I grew up believing that communitarian and identitarian policies would lead to a better world for future generations. But you know it doesn’t matter what we think is right, or good. The left will find a way to take the place of the right. The polarity will be reversed, and we will find ourselves on the wrong side of history if we hold onto once-and-for-all solutions that simply add more laws to the books without taking responsibility to keep showing up when things go wrong.
I have learned that family court is not a court of law, but a court of equity. I have learned that judges have wide discretion to issue legal orders that deny parents the same rights to due process that are guaranteed for alleged criminals.

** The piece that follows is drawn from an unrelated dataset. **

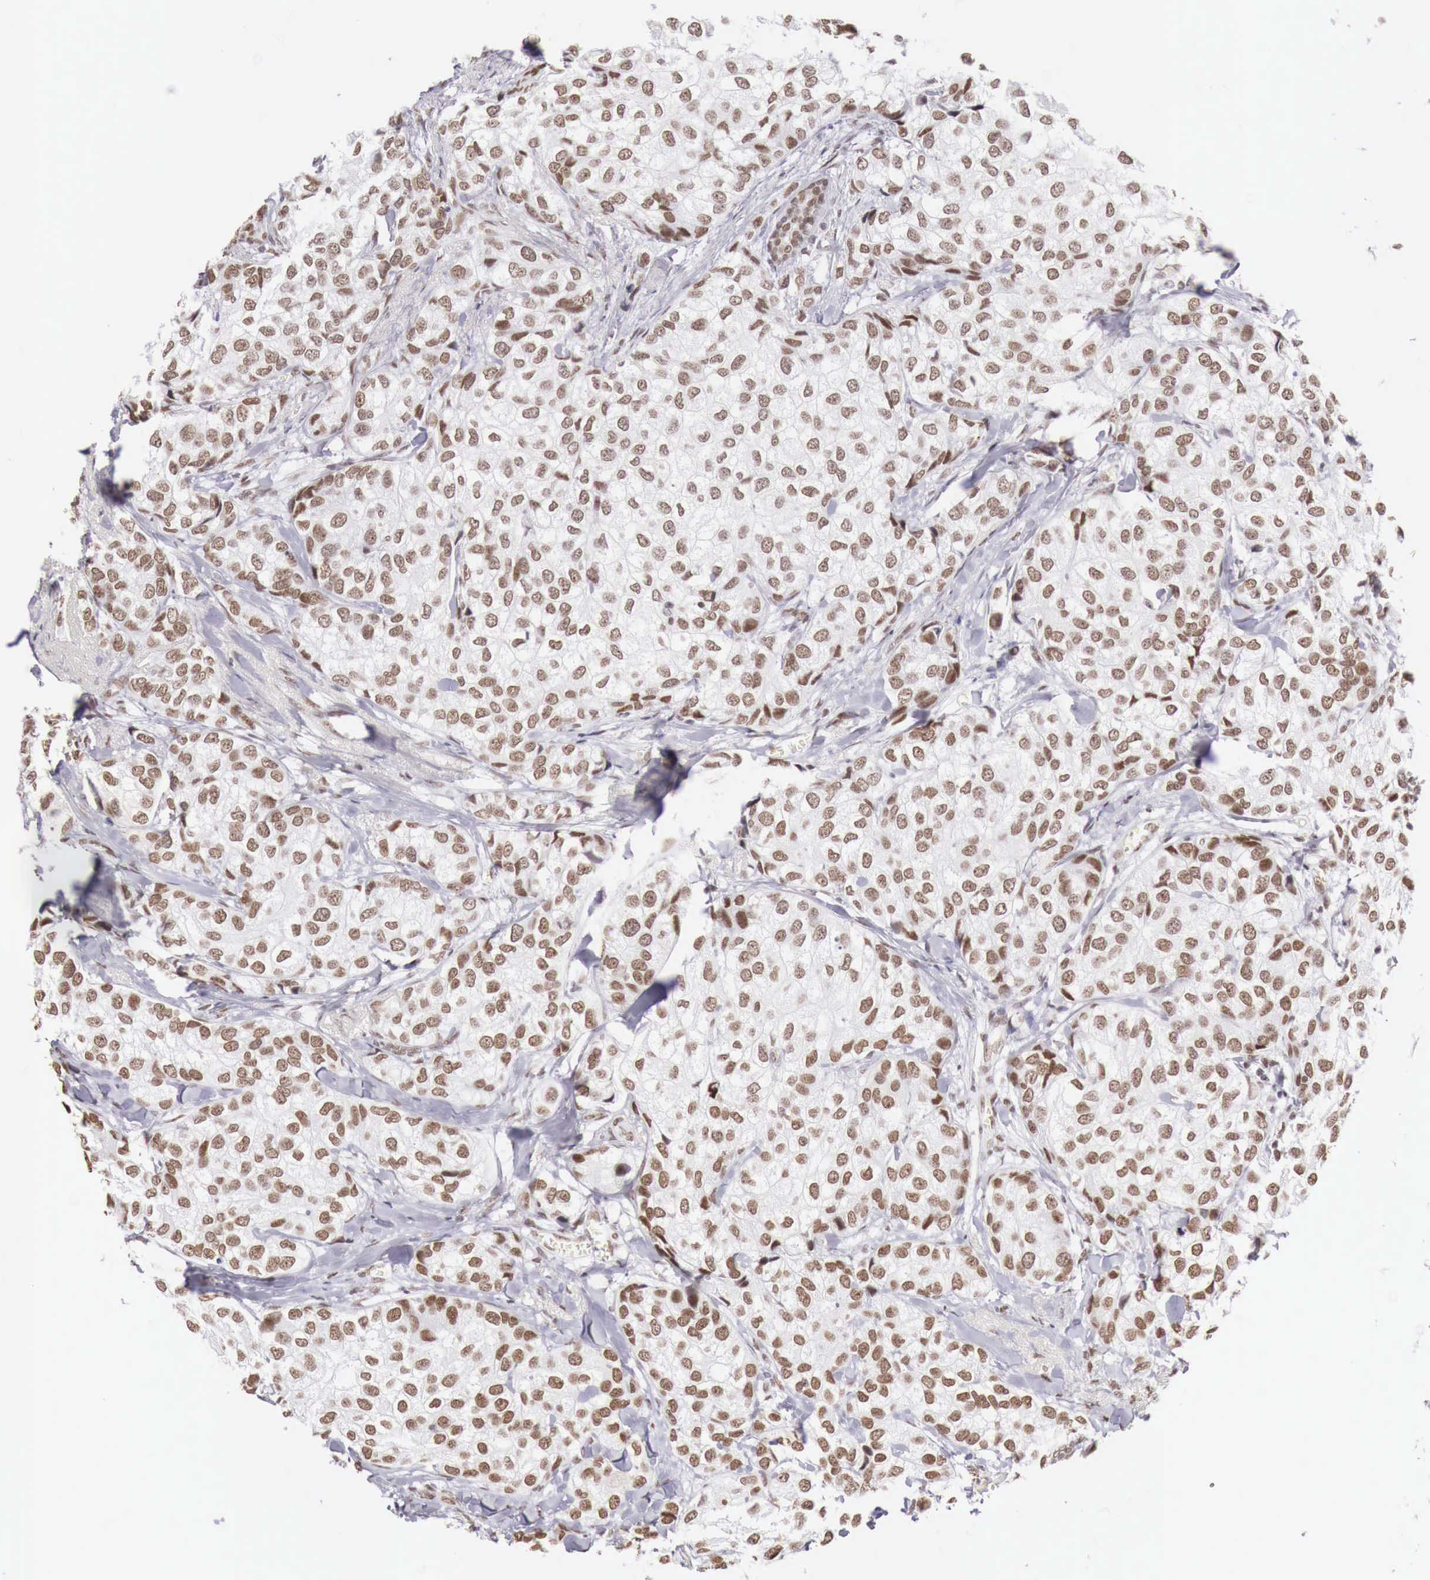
{"staining": {"intensity": "strong", "quantity": ">75%", "location": "nuclear"}, "tissue": "breast cancer", "cell_type": "Tumor cells", "image_type": "cancer", "snomed": [{"axis": "morphology", "description": "Duct carcinoma"}, {"axis": "topography", "description": "Breast"}], "caption": "DAB (3,3'-diaminobenzidine) immunohistochemical staining of human breast invasive ductal carcinoma displays strong nuclear protein positivity in about >75% of tumor cells.", "gene": "PHF14", "patient": {"sex": "female", "age": 68}}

I have learned that federal Title IV-D funding incentivizes states to separate children from their parents in a way that maintains the system at the expense of families.
For all my expertise in the application of behavioral analysis and learning theory to demonstrate how anyone can see that emotional cutoff behavior is reinforced by court intervention, I look forward to the day that this common sense approach is the first step in addressing attachment issues surrounding high-conflict divorce, not the last resort. Family court is no place for families.

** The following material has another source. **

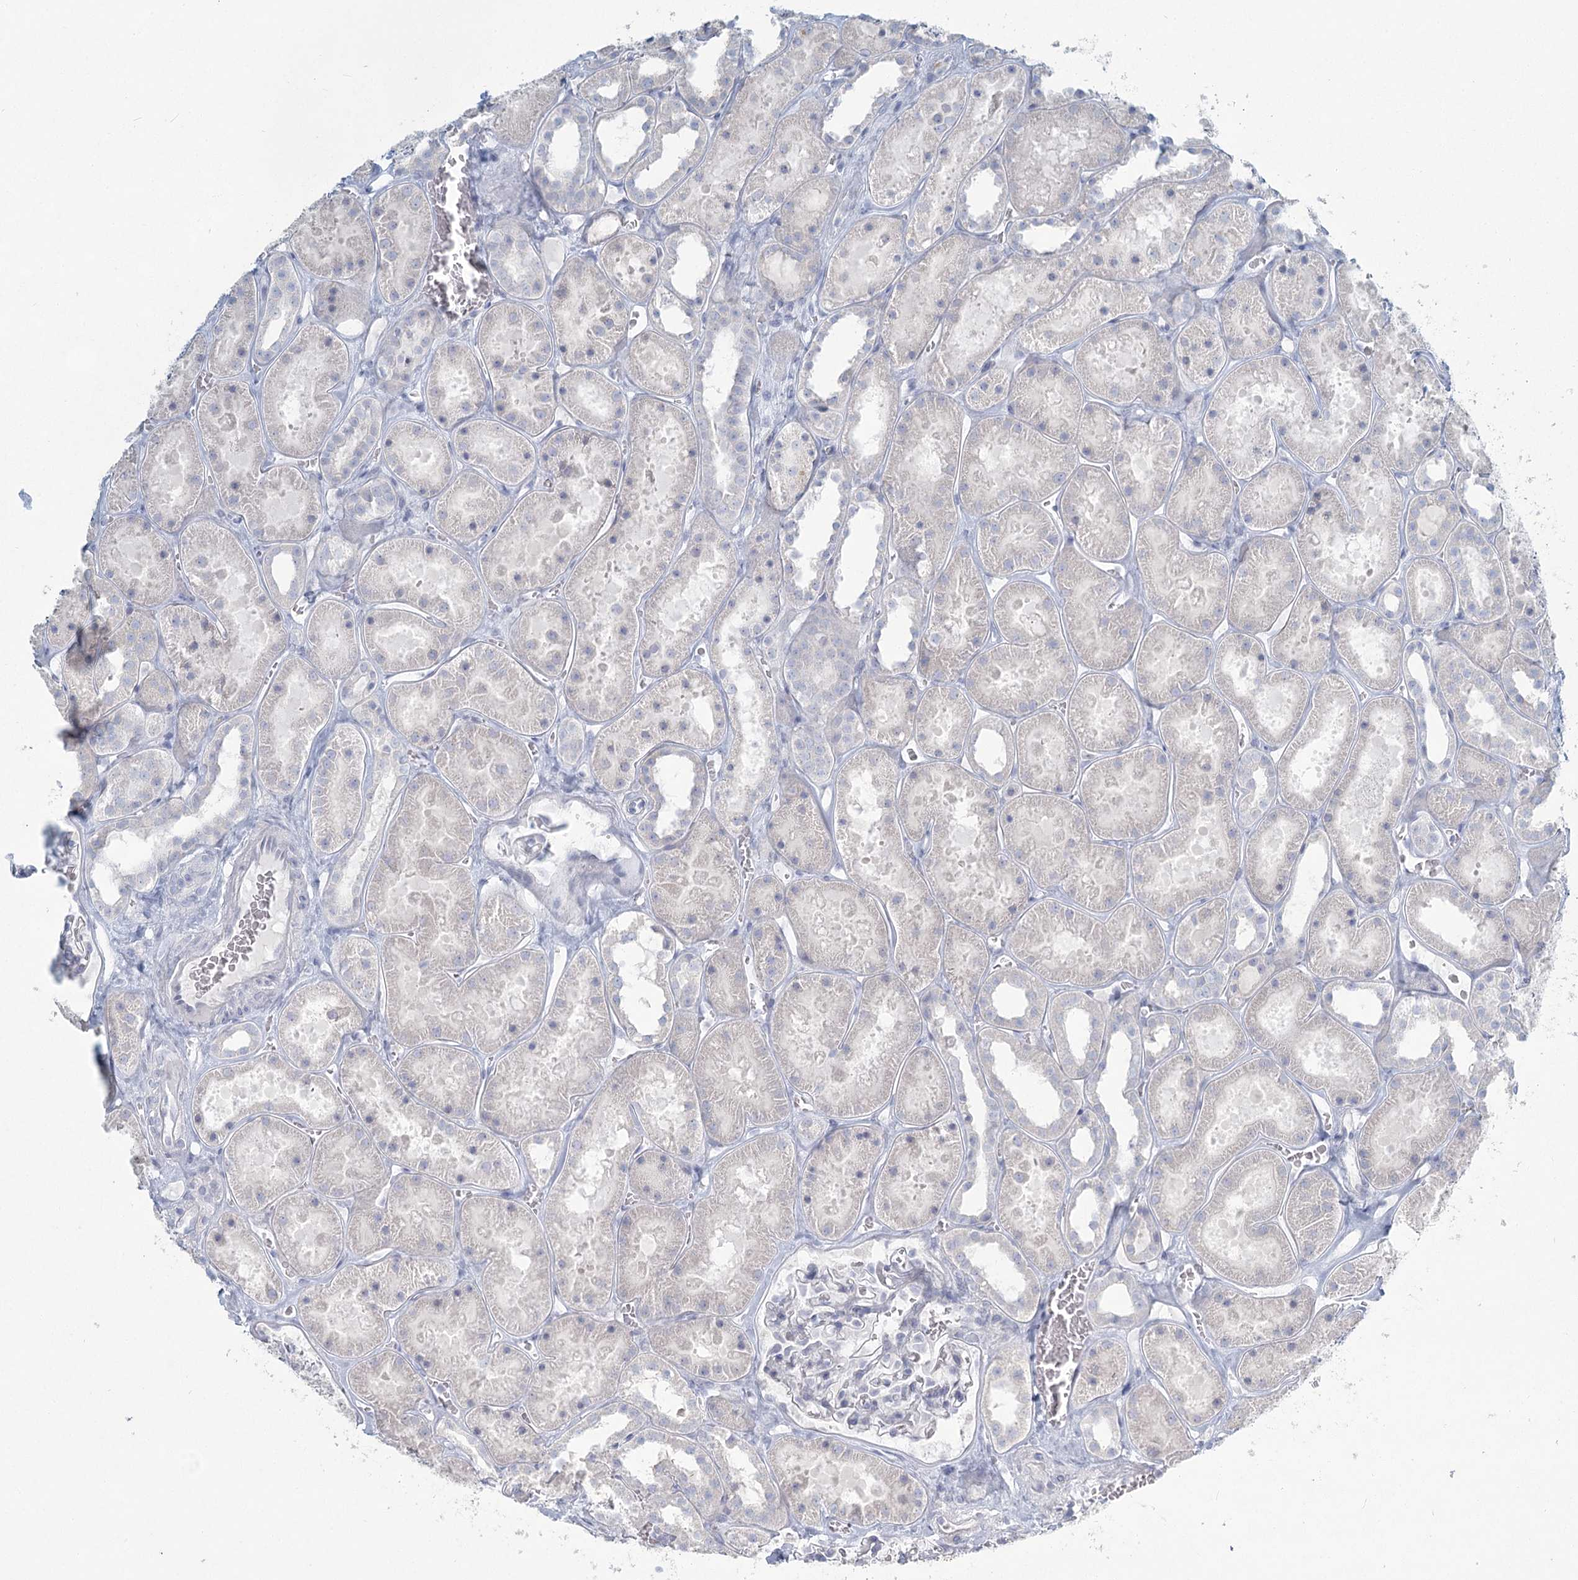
{"staining": {"intensity": "negative", "quantity": "none", "location": "none"}, "tissue": "kidney", "cell_type": "Cells in glomeruli", "image_type": "normal", "snomed": [{"axis": "morphology", "description": "Normal tissue, NOS"}, {"axis": "topography", "description": "Kidney"}], "caption": "High power microscopy photomicrograph of an immunohistochemistry (IHC) histopathology image of normal kidney, revealing no significant expression in cells in glomeruli.", "gene": "LRP2BP", "patient": {"sex": "female", "age": 41}}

I think about those I have encountered since I first experienced the cruelty of a legal system designed to profit from separating children from their parents. When I realized that feminist and social justice ideology was being used against families in the court system, you can only imagine the horror that I experienced. Unless it happens to you, you are not likely to believe the experiences of families in the court system, or even hear about them.

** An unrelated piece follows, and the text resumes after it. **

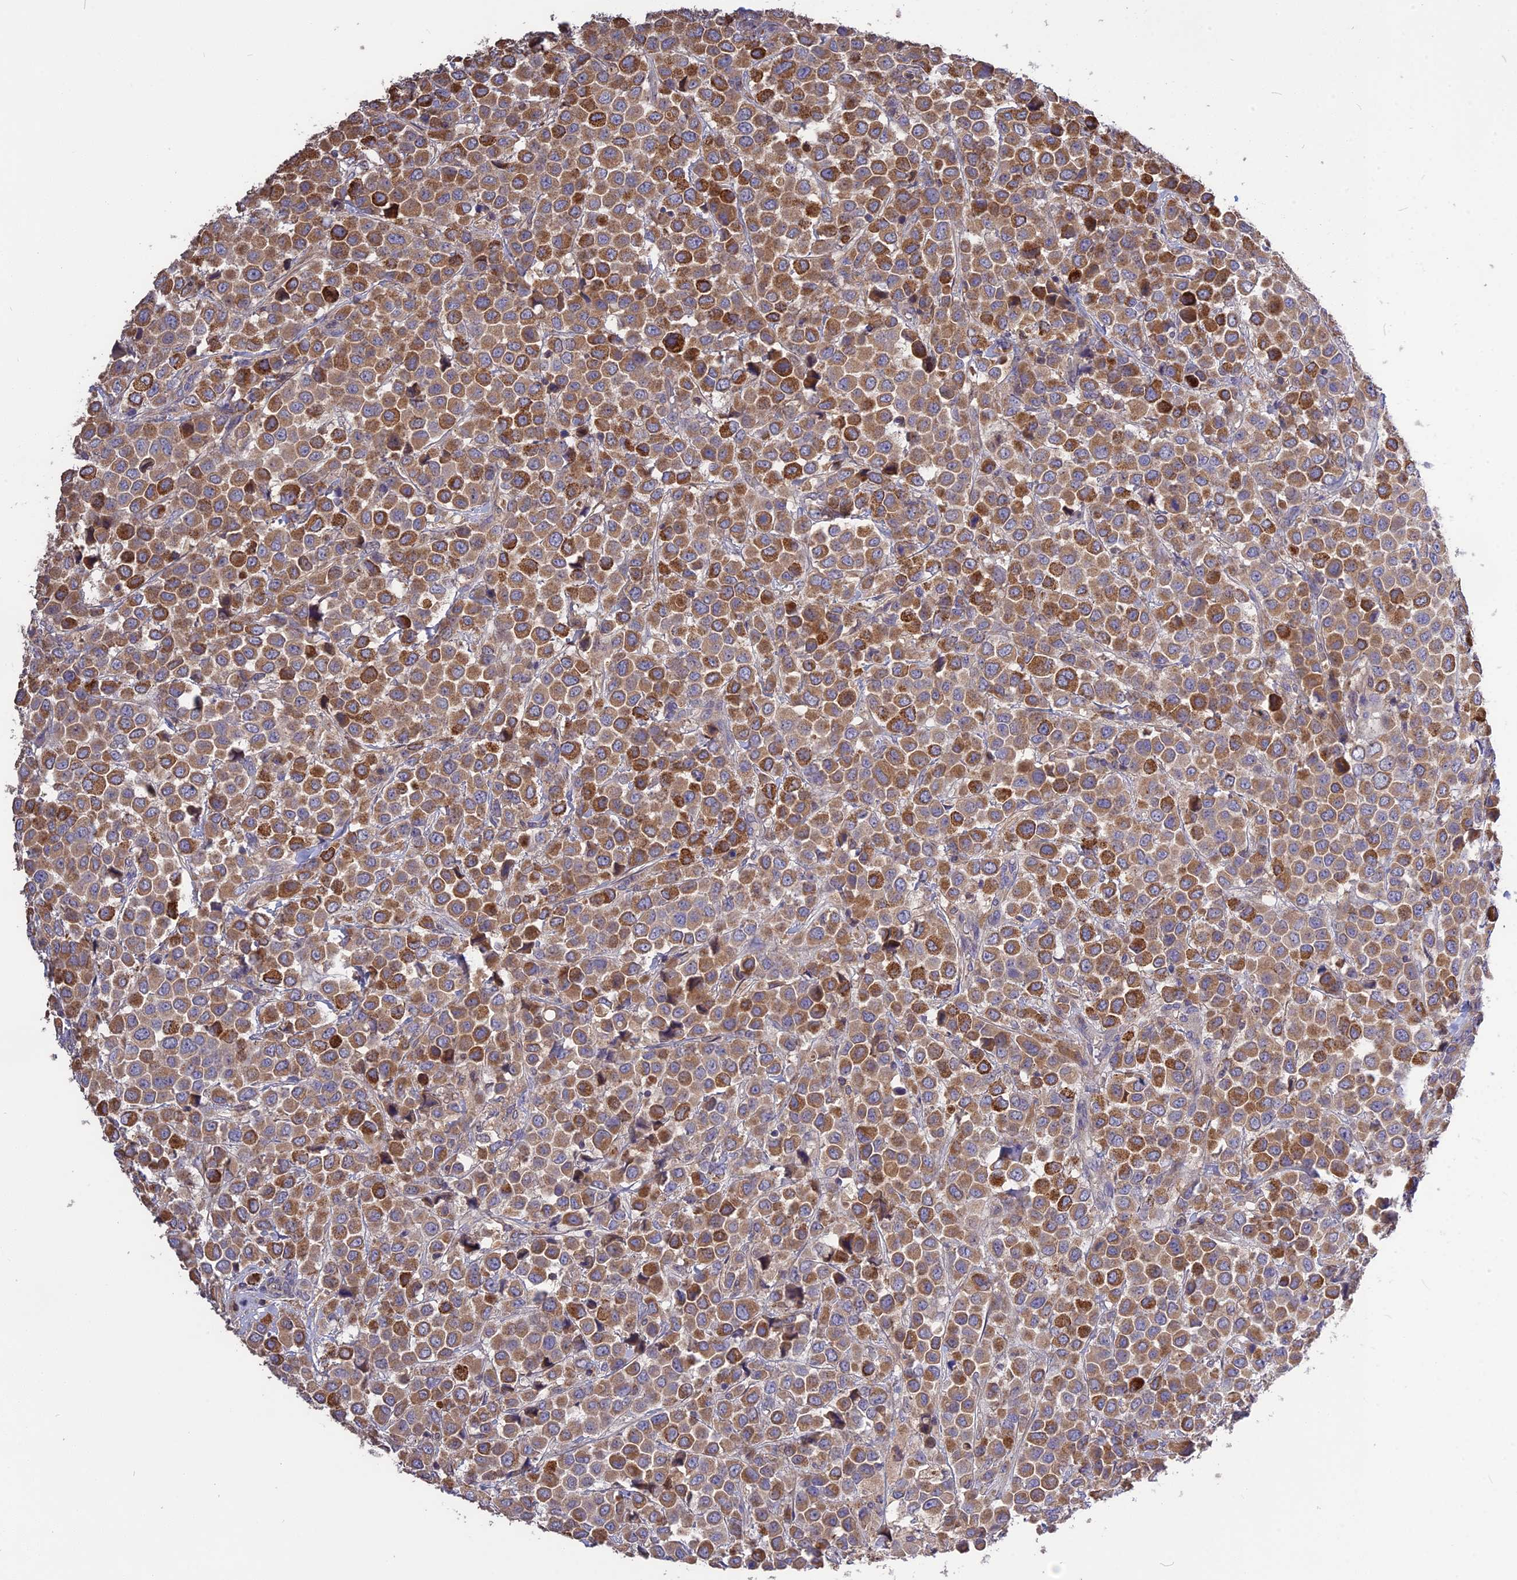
{"staining": {"intensity": "moderate", "quantity": ">75%", "location": "cytoplasmic/membranous"}, "tissue": "breast cancer", "cell_type": "Tumor cells", "image_type": "cancer", "snomed": [{"axis": "morphology", "description": "Duct carcinoma"}, {"axis": "topography", "description": "Breast"}], "caption": "This histopathology image reveals IHC staining of human intraductal carcinoma (breast), with medium moderate cytoplasmic/membranous positivity in approximately >75% of tumor cells.", "gene": "NUDT8", "patient": {"sex": "female", "age": 61}}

Imagine it is a fine spring day when a team of armed FBI agents converges to arrest you in front of your children at a church playground, and take you to jail. Unbelievable right? Until it happens to you, or something like that. You will look the other way now, unless you are like me. That is not my story, but it is the true story of parental alienation from the life of a sweet young mother I have had the privilege of knowing for a few months now. The courage she has to continue on is something that is shared among the clients I help to recover their beloved children.
But a horror story is a horror story. There is not one horror greater than another horror. Wherever there is that sense of unreality, the sense that nobody would believe you even if you told them, the horror is there. The good news is there is no tomb that can hold the spirit prisoner when we develop the capacity to see things as they are, to manage our emotions and take the steps that will lead to a legacy of pride for our children to carry forward and redeem the good in the people they come from, from all their relations. There is no power greater than the power of love for each other, and forgiveness.